Washington, D.C. - Filmmakers Alice and Lincoln Day interviewed Lester Brown, a leading environmentalist and president and founder of Earth Policy Institute. During his interview, Brown noted that the war in Iraq and the fight against terrorism have diverted public attention from pressing environmental threats.
“Terrorism is a threat, no question about it, but it's not nearly as serious as spreading shortages of water sources, it's not anywhere near as serious as the threat posed by climate change or that from population growth. So we need to try to get things back in focus – it's as though the lens got out of focus, and we can't sort of get it back in focus now.”
- Lester Brown
Brown also argued that the earth cannot sustain the economic and population
growth of the last fifty years, a period that has witnessed a nearly three-fold
increase in world population. Unless growth rates are stabilized, our civilization will cross environmental thresholds and the global economy will collapse.
Brown insisted, however, that our society has the resources, technology, and
knowledge to build a sustainable future. Drawing on research for his upcoming book “Plan B, 3.0,” Brown proposed a global budget to stabilize population and restore the earth. The latter would require investing in reforestation, creating marine reserves, and increasing water use efficiency. Brown estimates the annual cost of the Plan B budget to be $161 billion – approximately one third of the annual US military budget.
“If you ask the question, objectively, could we reduce the US military budget by a third and shift those expenditures into eradicating poverty, stabilizing population, [and] earth restoration, I think it's clear, it's clear that we would do far more to ensure our future than if we just stay with a half a trillion dollars of US taxpayer money going to military purposes...

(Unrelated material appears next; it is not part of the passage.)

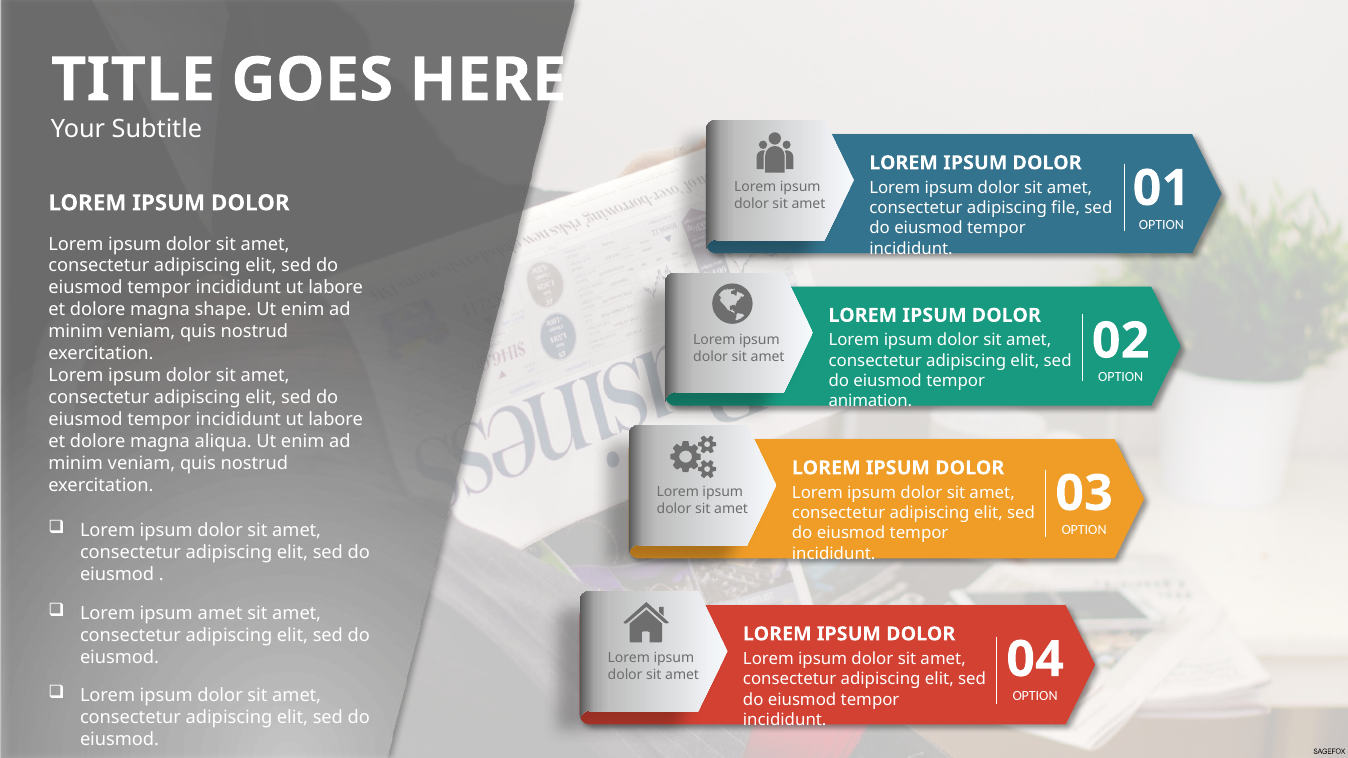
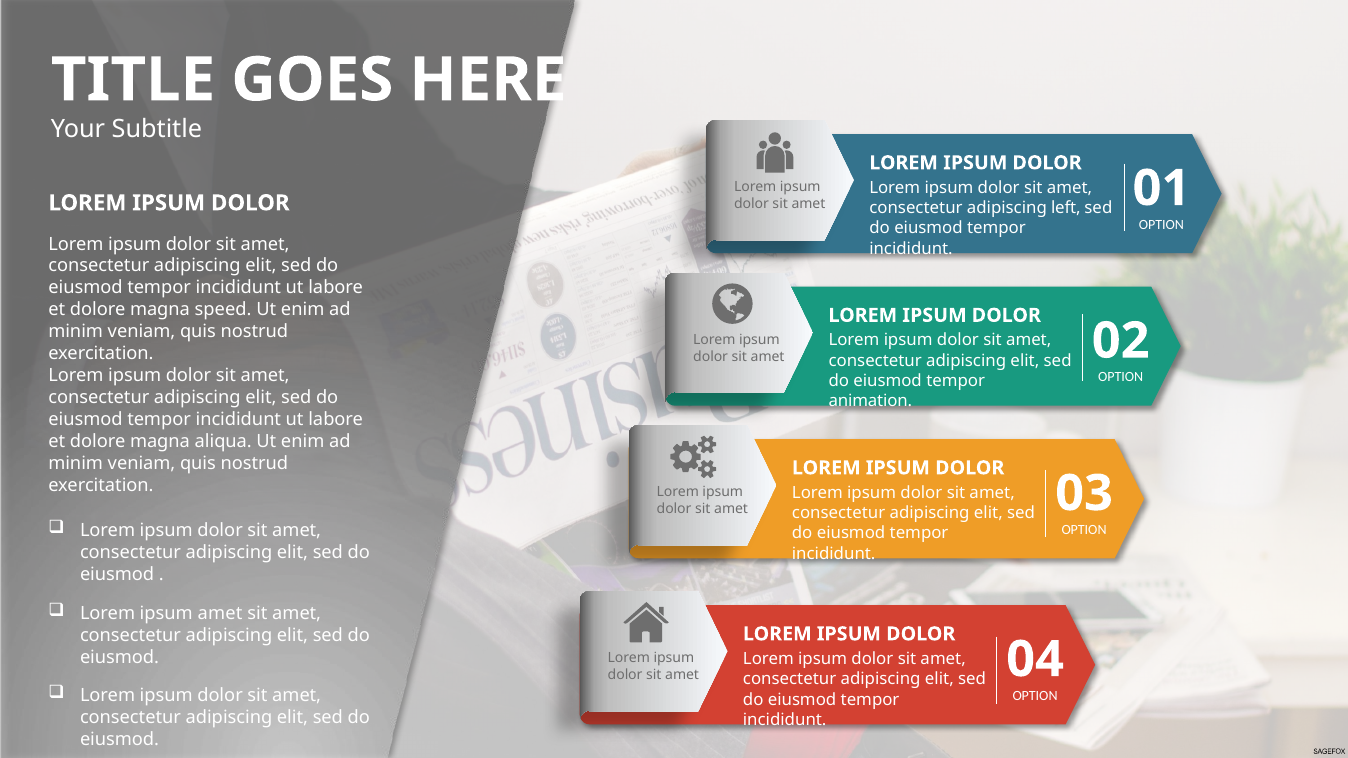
file: file -> left
shape: shape -> speed
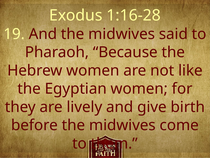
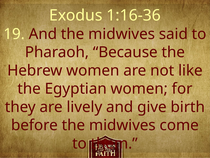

When people look at the questions of earth restoration, people say, ‘Can we afford that?’ That's not the question. The question is, ‘Can we afford not to do that?’ And the answer is certainly no. What we are talking about is protecting the economy's environmental support systems; if those support systems continue to disintegrate, the economy will eventually itself disintegrate. The economy does not exist in a vacuum, it is entirely dependent on the earth's natural systems and resources, and if we damage and destroy those systems and resources then the economy will eventually decline and one day collapse.”